> _AIM OF THE TASK_: In the Wimbledon draw article below, copy the stretch from "Breaking Down the" through "Australian Maya Joint.", changing "bulldozer" to "powerhouse".

> _PAGE EXCERPT_:
□ □ □ □ □ □ □
Serena Williams hasn't played a professional singles match in 3 years, 9 months, and 7 days. She is 44 years old. She has a second daughter who was born in 2023, and her last memory of SW19 was a heartbreaking first-round exit to Harmony Tan in 2022.
Yet, the All England Club left the door wide open, holding onto their final women's singles wildcard until she finally said yes.
When the Wimbledon draw dropped on Friday morning, the collective gasp across the tennis world wasn’t about who got stuck in a group of death. It was about how the tennis gods just handed Serena Williams the exact opening runway she needed to make this audacious comeback real.
Breaking Down the Serena Williams Draw
Instead of drawing a top-10 bulldozer like Iga Swiatek or Aryna Sabalenka right out of the gate, Williams will stand across the net from 20-year-old Australian Maya Joint.
Let's be completely honest. If you sat down to script a gentle re-entry for a 23-time Grand Slam champion who has been "evolving away from tennis" since the 2022 US Open, you couldn't do better than this.
Joint is ranked No. 53 in the world. She made her Wimbledon debut last year and quietly exited in the first round to Liudmila Samsonova. More importantly, she has struggled massively since returning from a recent injury, winning just a single match since January. She is cold, short on confidence, and about to walk onto Center Court against a living legend.
□ □ □ □ □ □ □
> _ENTRIES SHOWN_:
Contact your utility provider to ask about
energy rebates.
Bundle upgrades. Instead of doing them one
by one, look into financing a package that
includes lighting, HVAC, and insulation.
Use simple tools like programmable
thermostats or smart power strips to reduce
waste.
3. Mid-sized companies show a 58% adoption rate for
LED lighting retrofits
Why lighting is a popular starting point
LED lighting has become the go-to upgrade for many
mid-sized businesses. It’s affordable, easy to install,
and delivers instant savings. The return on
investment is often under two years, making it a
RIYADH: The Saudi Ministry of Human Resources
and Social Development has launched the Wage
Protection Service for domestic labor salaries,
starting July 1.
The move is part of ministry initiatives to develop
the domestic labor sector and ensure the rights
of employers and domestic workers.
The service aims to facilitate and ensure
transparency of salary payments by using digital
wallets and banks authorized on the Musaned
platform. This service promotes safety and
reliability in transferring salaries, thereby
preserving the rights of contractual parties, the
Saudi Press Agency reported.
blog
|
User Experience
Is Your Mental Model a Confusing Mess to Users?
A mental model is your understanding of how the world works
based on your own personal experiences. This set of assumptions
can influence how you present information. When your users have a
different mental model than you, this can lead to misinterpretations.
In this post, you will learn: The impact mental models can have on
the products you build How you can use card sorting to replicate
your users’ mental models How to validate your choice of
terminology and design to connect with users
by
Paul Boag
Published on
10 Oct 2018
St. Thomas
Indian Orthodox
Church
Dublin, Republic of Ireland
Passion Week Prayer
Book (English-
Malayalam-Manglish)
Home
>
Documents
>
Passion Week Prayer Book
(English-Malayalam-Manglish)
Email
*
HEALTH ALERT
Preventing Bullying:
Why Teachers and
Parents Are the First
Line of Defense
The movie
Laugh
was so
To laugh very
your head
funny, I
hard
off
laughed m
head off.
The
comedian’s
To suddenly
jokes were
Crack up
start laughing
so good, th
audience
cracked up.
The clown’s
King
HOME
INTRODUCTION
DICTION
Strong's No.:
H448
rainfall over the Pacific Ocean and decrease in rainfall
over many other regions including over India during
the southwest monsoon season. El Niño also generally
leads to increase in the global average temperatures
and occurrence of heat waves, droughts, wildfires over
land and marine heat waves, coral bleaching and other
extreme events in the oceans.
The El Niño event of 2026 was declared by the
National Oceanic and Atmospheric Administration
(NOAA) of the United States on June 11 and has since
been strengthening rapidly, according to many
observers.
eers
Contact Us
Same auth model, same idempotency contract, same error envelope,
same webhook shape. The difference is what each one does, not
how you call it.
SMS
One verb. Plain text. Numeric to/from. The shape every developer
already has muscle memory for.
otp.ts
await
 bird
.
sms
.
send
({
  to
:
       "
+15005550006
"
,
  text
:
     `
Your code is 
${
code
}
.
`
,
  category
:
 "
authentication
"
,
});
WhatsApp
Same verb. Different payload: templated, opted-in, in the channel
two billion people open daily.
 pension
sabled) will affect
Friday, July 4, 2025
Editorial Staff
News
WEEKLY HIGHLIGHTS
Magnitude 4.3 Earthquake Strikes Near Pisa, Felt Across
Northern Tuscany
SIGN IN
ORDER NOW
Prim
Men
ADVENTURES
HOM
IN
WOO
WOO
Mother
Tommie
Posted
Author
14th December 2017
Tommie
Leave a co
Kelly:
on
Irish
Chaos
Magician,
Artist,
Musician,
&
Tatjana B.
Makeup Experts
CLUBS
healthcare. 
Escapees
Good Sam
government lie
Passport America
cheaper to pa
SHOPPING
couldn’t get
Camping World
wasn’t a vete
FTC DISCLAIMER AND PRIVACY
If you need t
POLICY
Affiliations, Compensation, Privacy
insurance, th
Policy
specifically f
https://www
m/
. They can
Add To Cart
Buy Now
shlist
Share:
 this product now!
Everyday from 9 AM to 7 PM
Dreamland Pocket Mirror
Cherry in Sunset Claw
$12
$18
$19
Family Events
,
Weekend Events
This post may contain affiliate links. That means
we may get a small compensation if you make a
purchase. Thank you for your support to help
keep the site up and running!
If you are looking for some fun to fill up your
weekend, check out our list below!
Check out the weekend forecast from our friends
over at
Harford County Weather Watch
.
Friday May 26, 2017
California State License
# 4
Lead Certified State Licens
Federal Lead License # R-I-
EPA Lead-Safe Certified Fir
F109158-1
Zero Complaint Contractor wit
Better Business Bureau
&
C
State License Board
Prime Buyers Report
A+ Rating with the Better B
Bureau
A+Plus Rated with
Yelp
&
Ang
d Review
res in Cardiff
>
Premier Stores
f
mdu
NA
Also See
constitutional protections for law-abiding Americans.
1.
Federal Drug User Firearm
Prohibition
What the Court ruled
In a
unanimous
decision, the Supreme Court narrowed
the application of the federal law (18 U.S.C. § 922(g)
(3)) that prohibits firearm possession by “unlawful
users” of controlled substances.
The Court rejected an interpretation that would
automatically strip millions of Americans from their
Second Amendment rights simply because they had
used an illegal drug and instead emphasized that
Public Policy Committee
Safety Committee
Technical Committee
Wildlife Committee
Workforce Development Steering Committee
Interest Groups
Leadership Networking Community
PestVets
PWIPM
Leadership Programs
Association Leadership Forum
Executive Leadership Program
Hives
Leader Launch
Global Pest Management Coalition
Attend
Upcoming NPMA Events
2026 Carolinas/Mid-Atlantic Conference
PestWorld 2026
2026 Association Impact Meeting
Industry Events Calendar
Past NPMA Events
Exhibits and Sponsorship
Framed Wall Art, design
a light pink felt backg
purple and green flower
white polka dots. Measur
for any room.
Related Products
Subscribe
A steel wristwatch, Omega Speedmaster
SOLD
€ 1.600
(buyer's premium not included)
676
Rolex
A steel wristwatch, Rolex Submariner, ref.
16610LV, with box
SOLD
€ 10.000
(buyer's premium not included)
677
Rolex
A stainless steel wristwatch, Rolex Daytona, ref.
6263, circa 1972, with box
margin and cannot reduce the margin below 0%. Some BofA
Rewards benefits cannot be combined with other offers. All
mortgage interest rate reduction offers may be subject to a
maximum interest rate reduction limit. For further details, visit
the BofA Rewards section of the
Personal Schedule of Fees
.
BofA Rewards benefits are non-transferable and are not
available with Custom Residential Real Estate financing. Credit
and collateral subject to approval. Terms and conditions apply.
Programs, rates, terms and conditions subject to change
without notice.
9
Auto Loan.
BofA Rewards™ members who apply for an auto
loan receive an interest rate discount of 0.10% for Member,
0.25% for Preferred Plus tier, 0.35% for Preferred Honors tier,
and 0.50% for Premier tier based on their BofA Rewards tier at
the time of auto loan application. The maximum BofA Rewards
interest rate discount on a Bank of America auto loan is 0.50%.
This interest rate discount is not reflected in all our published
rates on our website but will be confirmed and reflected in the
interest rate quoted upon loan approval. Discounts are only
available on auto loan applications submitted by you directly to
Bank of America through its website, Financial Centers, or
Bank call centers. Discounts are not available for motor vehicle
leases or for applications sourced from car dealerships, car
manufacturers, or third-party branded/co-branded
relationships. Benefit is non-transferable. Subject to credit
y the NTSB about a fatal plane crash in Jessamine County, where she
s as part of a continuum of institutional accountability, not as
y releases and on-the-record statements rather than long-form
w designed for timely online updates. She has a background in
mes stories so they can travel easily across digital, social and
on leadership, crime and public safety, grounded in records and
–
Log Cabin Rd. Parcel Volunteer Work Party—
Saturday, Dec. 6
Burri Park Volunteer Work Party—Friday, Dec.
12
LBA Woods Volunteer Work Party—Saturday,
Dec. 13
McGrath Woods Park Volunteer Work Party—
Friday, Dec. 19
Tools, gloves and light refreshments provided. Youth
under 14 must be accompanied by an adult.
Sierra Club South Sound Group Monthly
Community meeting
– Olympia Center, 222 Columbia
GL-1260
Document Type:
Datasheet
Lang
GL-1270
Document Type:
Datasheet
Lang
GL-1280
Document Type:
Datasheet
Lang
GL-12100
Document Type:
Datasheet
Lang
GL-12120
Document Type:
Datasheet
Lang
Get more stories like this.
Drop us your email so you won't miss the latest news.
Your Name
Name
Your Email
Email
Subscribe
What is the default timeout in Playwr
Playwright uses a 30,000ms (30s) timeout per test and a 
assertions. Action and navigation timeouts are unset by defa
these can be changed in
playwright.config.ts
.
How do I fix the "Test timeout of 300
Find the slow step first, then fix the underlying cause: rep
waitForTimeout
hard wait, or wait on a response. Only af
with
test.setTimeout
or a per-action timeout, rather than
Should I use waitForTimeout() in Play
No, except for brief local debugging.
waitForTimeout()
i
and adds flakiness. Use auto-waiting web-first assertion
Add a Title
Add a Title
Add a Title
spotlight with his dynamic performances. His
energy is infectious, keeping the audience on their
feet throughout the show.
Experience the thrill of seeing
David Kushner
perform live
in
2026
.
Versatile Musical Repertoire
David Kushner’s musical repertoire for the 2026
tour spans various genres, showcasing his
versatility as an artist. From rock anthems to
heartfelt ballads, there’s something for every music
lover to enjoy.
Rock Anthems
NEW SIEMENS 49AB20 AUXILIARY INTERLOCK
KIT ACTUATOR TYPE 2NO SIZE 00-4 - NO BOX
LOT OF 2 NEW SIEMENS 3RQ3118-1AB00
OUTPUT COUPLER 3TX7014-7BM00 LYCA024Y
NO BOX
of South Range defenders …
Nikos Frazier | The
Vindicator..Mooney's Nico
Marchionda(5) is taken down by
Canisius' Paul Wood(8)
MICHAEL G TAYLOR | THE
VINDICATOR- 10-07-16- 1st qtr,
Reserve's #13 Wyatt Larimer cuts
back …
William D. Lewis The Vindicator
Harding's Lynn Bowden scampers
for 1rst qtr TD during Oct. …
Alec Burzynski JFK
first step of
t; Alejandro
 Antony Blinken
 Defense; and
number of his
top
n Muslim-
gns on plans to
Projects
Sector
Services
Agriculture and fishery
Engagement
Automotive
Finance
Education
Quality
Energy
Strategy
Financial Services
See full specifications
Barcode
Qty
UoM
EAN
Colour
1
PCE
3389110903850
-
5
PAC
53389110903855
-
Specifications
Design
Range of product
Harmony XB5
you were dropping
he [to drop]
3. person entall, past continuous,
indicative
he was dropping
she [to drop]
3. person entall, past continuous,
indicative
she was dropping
□ □ □ □ □ □ □
> _ANSWER BOX_:
Breaking Down the Serena Williams Draw
Instead of drawing a top-10 powerhouse like Iga Swiatek or Aryna Sabalenka right out of the gate, Williams will stand across the net from 20-year-old Australian Maya Joint.